### Entries supplied
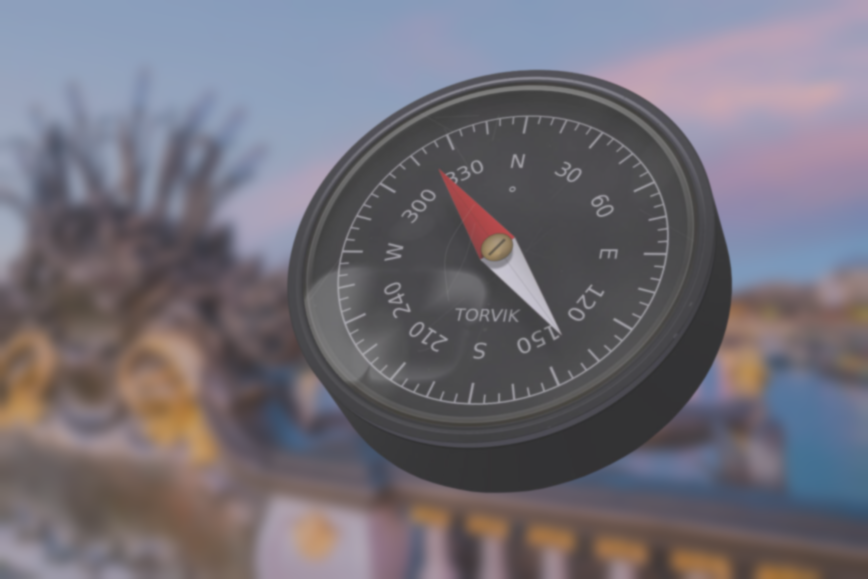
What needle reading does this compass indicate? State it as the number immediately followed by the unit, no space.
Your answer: 320°
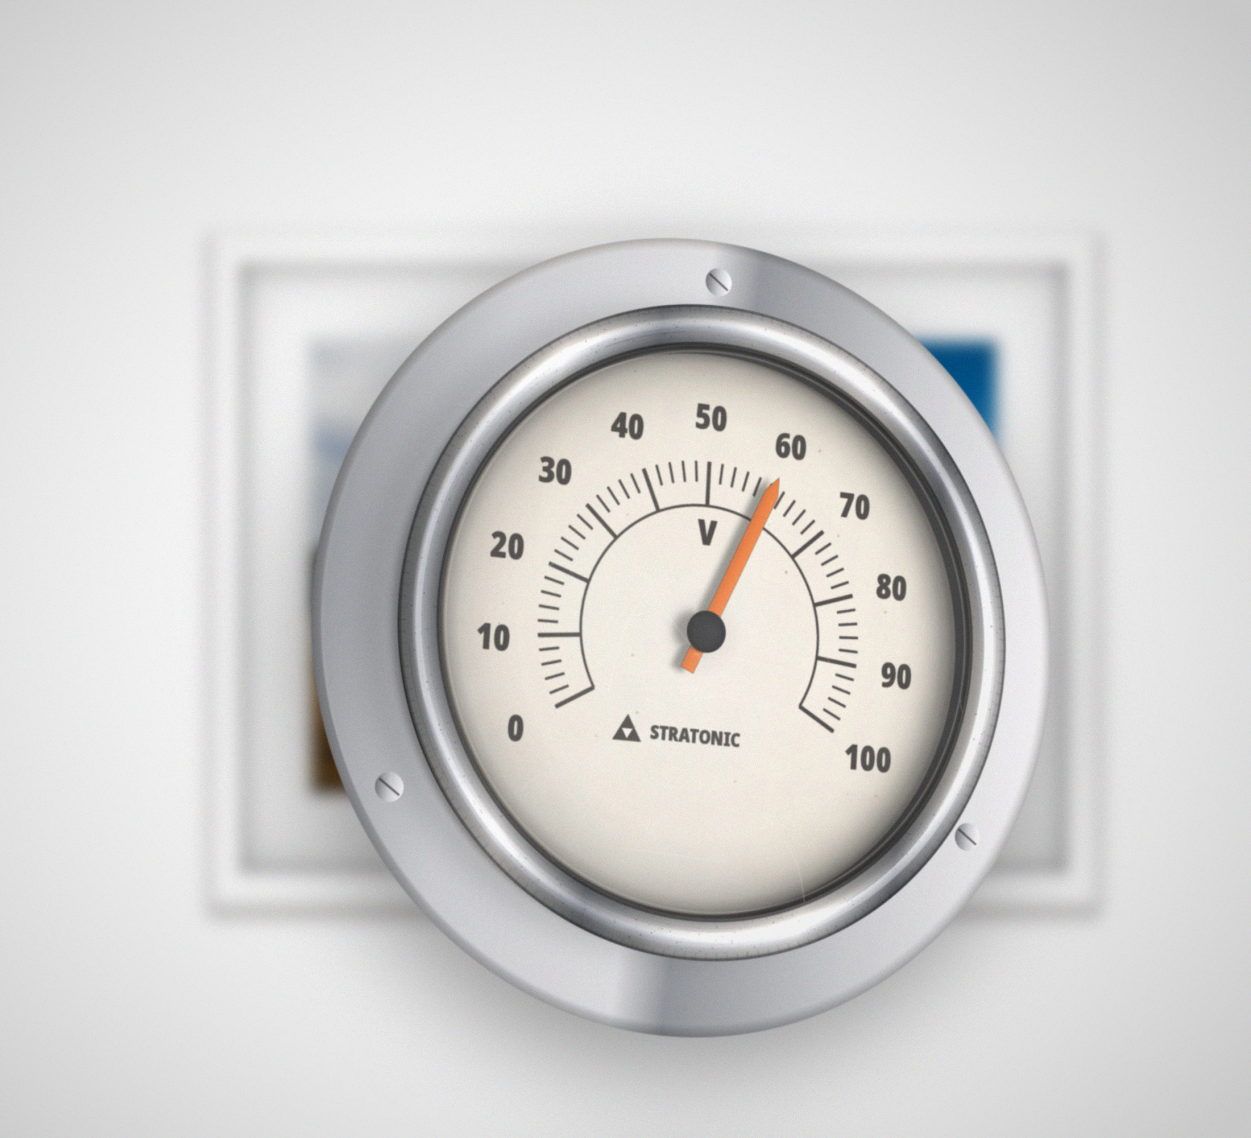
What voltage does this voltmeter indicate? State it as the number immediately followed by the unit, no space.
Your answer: 60V
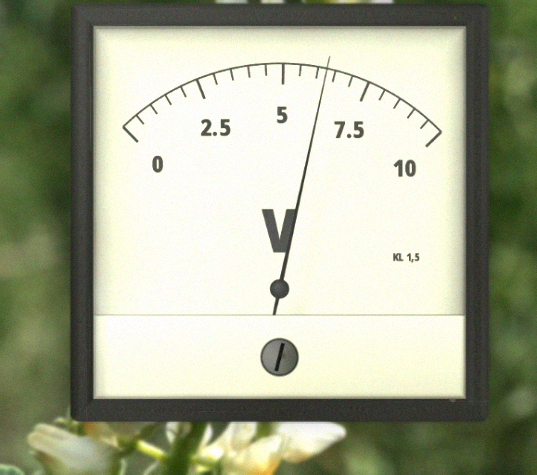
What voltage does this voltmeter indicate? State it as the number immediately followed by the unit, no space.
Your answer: 6.25V
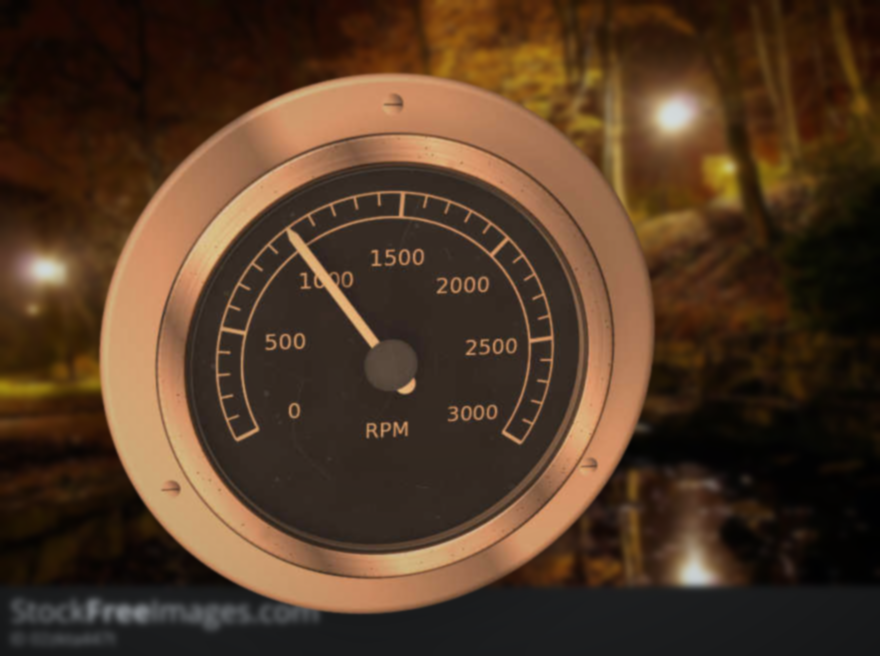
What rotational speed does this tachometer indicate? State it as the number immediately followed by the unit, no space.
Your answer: 1000rpm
######
--- Task objective ---
Render the lines of the listing as a numbered list, omitting blank lines and leaving out the pictures.

--- Result of this exercise ---
1. What needle reading does this compass indicate? State it as the number immediately followed by the unit, no space.
2. Your answer: 320°
3. What voltage does this voltmeter indicate? State it as the number immediately followed by the unit, no space.
4. Your answer: 60V
5. What voltage does this voltmeter indicate? State it as the number immediately followed by the unit, no space.
6. Your answer: 6.25V
7. What rotational speed does this tachometer indicate? State it as the number immediately followed by the unit, no space.
8. Your answer: 1000rpm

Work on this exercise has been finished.